Он окинул взглядом комнату, пытаясь найти что-нибудь съестное. Ничего не попадалось на глаза, и Морли вспомнил о небольшом кувшине молока, который раб-посыльный принес ему вечером из усадьбы, и о патоке, которую можно добавить в молоко. Именно то, что нужно!

Кормить ребенка оказалось довольно нелегко. Сделав из чистой тряпицы некое подобие соски и время от времени смачивая ее в молоке, Морли с грехом пополам накормил новорожденного. Малыш сосал весьма охотно, и это значительно облегчало Морли его задачу. Когда же ребенок наелся и заснул, Морли осторожно положил его обратно на кресло и, усевшись рядом, стал размышлять, как поступить дальше.

Будь дома Сэм, никаких вопросов бы не возникло. Родственник разобрался бы во всем и нашел способ уладить дело. Но Сэм был далеко, в Филадельфии, и домой его ждали только через несколько недель. Ведь не мог Морли оставить ребенка у себя — у него не было ничего, что обычно требуется новорожденным, а сам он не кормил маленьких детей и не ухаживал за ними. Кроме того, жизни малыша, как предполагал Морли, все еще угрожала опасность.

Итак, заключил Морли, надо спрятать ребенка в надежном месте, а затем поговорить с Сэмом. Кто бы мог взять малыша к себе? На кого можно положиться?

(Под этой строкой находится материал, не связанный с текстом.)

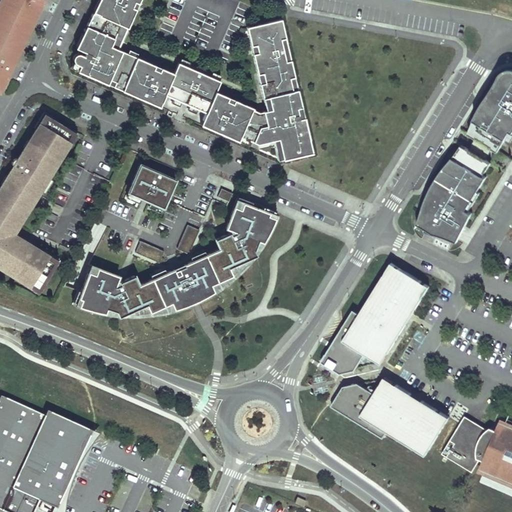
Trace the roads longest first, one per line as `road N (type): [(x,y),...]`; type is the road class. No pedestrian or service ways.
road 1 (residential): [(32,77),(375,231)]
road 2 (residential): [(371,0),(478,19),(501,33),(375,231)]
road 3 (secondary): [(0,315),(164,380)]
road 4 (residential): [(375,231),(299,350)]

Наморщив лоб и расхаживая по комнате, Морли перебирал в уме своих многочисленных друзей и родственников, прикидывая, кому из них можно доверить малыша. После непродолжительного раздумья он решил, что лучше всего отвезти ребенка к своему двоюродному брату Эндрю Уокеру. Эндрю держал частную школу в Питерсберге, небольшом городке на реке Аппаматак. Он был добрым и отзывчивым человеком, и жители городка уважали его. Лучшего места, подумал Морли, для ребенка, чем Питерсберг, не найти: далеко от Уокер-Ридж — малыш будет там в безопасности, а когда все уладится, ребенка будет нетрудно забрать оттуда. До городка Морли мог добраться дней за пять, если повезет, конечно.

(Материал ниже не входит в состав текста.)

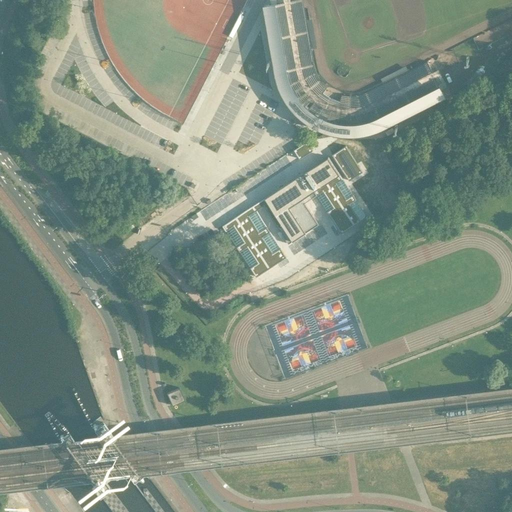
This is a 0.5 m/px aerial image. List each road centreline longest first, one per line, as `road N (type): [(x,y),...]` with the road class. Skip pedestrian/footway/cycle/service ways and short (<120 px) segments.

Морли хорошо знал и жену Эндрю, Марту. За десять лет, прожитых с мужем, Марта рожала несколько раз, однако дети появлялись на свет мертвыми. Сейчас, кажется, супруги уже смирились с мыслью о том, что наследников у них не будет никогда. Да, подумал с грустной улыбкой Морли, последнему поколению Уокеров явно не везет на детей. Но как бы там ни было, кузен и Марта наверняка обрадуются малышу и охотно примут его.

Разумеется, надо взять с них обещание никому не рассказывать о шести пальцах на ноге у малыша. Ведь может статься, что его подозрения обоснованны. Если о ребенке узнает Констанция, жизнь малыша снова окажется в опасности. Конечно, Эндрю и Марта дадут такое обещание — он и сам в свое время поступил так, когда его попросил Сэм, — но они скорее всего подумают, что это его собственный незаконный сын, которого он пытается спрятать подальше от людских глаз.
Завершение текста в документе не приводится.